Expression sensible se veut un espace d’échange dématérialisé, détaché de tout ancrage, spatial ou temporel, autour des sens et de leur expression. Le paradoxe d’exprimer un monde sensible par le numérique avec pour dessein d’interroger l’expression sensible relève d’une gageure et c’est précisément cette contrainte qui impose une réflexion distanciée sur l’univers sensible. Cette tension entre l’apparente immédiateté ressentie des sens et leur formulation, médiate, permet d’interroger cette double articulation entre les sens vécus, ressentis, et les sens médiés, traduits. Quelle adéquation peut-on y voir, ou plutôt, quel genre d’inadéquation génère pareille tension ?
L’expression du monde sensible est multiple et graduée si l’on considère les quelques illustrations que sont une peinture, un fichier son ou encore une description moléculaire d’une odeur :
Outre les différents supports que peut revêtir l’expression du sensible, c’est la notion même d’« expression », dont l’origine correspond à l’« action d’extraire » (CNRTL), qui ouvre une palette des possibles. Dans son sens direct, elle correspond à l’action ou la manière d’exprimer, de s’exprimer. Ses moyens d’expression sont d’abord le langage, l’art ou le comportement. Dans son acception indirecte, elle signifie ce par quoi quelqu’un ou quelque chose s’exprime, se manifeste (Le Robert) :
I- Action ou manière de s’exprimer
A- Le moyen d’expression est le langage
- Le fait d’exprimer par le langage
- Ce qui est dit, exprimé par le langage (mot ou groupe de mots)
- Partie sensible d’un signe
- Formule par laquelle on exprime une valeur, un système
B- Le moyen d’expression est l’art
- Le fait d’exprimer, de s’exprimer par l’art
- Qualité d’un artiste ou d’une œuvre d’art qui exprime quelque chose avec force et vivacité
C- Le fait d’exprimer (les émotions, les sentiments) par le comportement extérieur
D- Aptitude de l’être humain à s’exprimer, par rapport à la communauté et à lui-même
II- Ce par quoi quelqu’un ou quelque chose s’exprime, se manifeste
Syn : manifestation, émanation, incarnation, personnification
Le caractère « sensible » de l’expression peut à son tour référer à un sens actif ou passif. Dans son acception active (qui peut sentir, réagir), « sensible » définit un être qui est capable de sensation, de perception, de sentiment ou d’un objet qui réagit au contact.
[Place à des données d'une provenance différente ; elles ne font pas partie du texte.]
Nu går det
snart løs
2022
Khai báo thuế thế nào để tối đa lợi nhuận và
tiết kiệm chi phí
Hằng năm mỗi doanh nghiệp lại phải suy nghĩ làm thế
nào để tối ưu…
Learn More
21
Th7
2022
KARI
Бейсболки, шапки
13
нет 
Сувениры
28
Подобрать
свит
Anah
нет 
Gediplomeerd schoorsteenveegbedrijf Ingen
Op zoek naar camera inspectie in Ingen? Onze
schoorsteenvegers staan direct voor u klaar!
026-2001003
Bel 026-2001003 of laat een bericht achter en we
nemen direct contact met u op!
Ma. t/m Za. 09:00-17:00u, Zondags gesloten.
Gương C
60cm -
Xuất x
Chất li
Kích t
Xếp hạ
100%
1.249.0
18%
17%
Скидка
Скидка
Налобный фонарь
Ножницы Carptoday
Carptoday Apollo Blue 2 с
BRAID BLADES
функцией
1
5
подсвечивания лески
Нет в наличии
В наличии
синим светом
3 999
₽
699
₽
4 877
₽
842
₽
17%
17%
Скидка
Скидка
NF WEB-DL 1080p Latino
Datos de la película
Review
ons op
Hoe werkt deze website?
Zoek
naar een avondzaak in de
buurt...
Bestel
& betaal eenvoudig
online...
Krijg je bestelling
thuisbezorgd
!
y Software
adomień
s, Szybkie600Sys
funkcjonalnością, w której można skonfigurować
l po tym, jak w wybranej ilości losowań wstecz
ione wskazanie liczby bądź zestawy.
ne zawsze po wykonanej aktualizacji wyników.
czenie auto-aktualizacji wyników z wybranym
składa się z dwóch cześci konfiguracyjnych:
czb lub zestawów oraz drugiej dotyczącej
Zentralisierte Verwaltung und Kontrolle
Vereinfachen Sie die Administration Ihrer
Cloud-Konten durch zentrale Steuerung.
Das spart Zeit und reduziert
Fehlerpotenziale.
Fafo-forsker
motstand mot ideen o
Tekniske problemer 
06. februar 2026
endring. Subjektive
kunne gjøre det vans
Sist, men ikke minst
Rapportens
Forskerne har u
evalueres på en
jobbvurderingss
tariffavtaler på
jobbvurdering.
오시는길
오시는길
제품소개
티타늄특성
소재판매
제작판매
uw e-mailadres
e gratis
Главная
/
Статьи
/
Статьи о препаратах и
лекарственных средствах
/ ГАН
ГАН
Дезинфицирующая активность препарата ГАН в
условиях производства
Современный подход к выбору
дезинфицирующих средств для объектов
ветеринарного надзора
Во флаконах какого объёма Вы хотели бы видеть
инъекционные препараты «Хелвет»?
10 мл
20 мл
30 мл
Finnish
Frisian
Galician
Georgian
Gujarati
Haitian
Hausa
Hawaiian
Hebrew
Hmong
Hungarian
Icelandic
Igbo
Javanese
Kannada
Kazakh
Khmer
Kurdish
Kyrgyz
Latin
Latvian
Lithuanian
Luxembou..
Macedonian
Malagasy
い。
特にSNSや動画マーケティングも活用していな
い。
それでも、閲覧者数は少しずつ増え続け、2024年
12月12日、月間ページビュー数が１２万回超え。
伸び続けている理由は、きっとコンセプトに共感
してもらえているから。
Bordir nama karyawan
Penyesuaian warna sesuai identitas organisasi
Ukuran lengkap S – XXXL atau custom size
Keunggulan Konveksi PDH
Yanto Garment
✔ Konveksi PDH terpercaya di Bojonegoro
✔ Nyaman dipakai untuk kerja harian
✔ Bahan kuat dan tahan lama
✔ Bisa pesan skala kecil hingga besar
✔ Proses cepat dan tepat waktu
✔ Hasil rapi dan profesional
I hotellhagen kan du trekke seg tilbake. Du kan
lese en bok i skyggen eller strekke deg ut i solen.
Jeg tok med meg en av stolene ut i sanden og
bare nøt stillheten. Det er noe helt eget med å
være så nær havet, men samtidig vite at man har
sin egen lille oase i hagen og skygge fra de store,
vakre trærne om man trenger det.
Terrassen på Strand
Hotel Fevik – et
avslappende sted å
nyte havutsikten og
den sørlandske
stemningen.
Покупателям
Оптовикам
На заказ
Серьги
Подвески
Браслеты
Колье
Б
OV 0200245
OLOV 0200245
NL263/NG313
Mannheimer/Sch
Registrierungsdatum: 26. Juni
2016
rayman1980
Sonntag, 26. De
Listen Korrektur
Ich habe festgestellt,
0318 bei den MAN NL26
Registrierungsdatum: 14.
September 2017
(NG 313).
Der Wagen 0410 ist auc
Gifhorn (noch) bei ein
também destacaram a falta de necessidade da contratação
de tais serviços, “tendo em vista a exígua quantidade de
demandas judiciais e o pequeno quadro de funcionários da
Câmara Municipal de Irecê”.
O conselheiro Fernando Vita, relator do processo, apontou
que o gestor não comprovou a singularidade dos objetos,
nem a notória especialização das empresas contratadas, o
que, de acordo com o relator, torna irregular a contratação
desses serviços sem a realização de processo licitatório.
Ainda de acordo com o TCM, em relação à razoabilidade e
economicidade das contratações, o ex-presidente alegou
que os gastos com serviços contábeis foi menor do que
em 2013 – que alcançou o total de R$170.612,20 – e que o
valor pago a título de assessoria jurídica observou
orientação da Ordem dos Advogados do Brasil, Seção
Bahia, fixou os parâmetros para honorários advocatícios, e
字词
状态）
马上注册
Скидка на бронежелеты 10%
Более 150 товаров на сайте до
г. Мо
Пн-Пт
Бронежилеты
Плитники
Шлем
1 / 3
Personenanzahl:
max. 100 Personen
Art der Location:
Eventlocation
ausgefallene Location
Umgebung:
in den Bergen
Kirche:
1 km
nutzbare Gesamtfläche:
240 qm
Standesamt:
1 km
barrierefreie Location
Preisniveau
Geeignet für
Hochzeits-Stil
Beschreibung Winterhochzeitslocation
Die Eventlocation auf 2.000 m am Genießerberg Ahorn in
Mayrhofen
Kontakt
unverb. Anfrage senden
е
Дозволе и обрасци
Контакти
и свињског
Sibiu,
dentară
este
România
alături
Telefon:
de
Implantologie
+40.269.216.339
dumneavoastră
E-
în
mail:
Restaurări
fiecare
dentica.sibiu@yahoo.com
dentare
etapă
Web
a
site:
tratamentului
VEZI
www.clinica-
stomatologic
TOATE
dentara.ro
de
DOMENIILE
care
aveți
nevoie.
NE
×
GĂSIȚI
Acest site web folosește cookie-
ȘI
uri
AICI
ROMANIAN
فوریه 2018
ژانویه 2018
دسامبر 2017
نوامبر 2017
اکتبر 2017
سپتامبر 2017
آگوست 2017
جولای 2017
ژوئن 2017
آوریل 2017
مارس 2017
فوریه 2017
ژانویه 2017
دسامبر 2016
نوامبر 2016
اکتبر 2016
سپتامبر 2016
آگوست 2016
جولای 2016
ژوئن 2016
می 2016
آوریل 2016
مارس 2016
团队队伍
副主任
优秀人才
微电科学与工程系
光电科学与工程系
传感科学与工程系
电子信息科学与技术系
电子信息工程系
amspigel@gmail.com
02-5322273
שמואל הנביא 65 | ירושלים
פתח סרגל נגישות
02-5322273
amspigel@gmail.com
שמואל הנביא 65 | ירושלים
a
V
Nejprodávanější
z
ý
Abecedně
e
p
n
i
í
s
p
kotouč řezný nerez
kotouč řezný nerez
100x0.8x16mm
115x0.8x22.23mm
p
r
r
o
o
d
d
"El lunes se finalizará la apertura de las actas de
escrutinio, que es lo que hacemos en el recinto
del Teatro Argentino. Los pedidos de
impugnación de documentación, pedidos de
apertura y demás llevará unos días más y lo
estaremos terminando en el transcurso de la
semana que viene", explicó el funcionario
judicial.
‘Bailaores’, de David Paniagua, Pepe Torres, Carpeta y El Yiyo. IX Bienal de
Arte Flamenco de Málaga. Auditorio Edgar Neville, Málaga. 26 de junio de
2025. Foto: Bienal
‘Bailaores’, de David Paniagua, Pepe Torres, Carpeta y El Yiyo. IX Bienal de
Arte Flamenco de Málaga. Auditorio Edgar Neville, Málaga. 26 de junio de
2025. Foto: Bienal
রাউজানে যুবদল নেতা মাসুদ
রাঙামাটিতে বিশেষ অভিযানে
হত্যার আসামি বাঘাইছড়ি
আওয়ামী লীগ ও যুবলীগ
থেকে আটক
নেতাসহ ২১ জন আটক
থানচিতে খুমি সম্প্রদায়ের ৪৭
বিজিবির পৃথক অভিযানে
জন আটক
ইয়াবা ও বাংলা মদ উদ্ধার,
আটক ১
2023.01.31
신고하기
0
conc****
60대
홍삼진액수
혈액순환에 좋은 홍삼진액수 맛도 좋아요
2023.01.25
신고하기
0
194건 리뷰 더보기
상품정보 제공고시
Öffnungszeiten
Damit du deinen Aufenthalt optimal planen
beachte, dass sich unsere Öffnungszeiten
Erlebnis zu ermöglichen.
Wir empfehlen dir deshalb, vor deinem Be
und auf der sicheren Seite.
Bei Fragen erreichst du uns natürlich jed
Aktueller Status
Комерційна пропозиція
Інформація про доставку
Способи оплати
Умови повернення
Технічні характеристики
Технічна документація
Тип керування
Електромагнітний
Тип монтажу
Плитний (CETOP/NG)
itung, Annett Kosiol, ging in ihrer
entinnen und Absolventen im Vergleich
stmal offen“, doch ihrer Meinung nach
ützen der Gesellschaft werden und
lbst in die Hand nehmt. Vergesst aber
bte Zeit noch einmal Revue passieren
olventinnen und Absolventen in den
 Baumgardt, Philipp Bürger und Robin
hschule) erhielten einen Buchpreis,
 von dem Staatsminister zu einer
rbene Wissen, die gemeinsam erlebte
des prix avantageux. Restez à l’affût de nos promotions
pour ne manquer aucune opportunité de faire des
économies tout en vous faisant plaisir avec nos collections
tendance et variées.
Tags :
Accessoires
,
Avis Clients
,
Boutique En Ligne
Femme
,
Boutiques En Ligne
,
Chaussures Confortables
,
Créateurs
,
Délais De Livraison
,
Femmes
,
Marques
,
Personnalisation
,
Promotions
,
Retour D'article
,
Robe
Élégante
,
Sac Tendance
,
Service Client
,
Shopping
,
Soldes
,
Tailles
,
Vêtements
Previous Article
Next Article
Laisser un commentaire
Dans sa déclinaison passive (qui est senti, perçu), le terme renvoie tout à tour à une entité qui peut être perçue par les sens, non négligeable ou encore très délicate (Le Robert) :
I- (Sens actif). Qui peut sentir, réagir
- Capable de sensation et de perception
- Capable de sentiment, d’une vie affective intense, apte à ressentir profondément les impressions et à y intéresser sa personne tout entière
- Qui réagit au contact, à de faibles variations
II- (Sens passif). Qui est senti, perçu
- Qui peut être perçu par les sens
- Assez grand pour être perçu, et par ext. non négligeable
- Vieilli. Qui se fait douloureusement sentir
- Anglicisme. Très délicat, qui requiert une attention, des précautions particulières, à cause des réactions possibles
Au regard des déclinaisons définitoires des deux termes qui composent l’« expression sensible », le champ d’étude s’avère riche en nuances, qu’elles soient de l’ordre de l’expression, avec la prise en considération dominante, mais non exclusive, de l’étude de la langue, ou du sensible, caractérisé par une double articulation, à la fois agentive et expérientielle.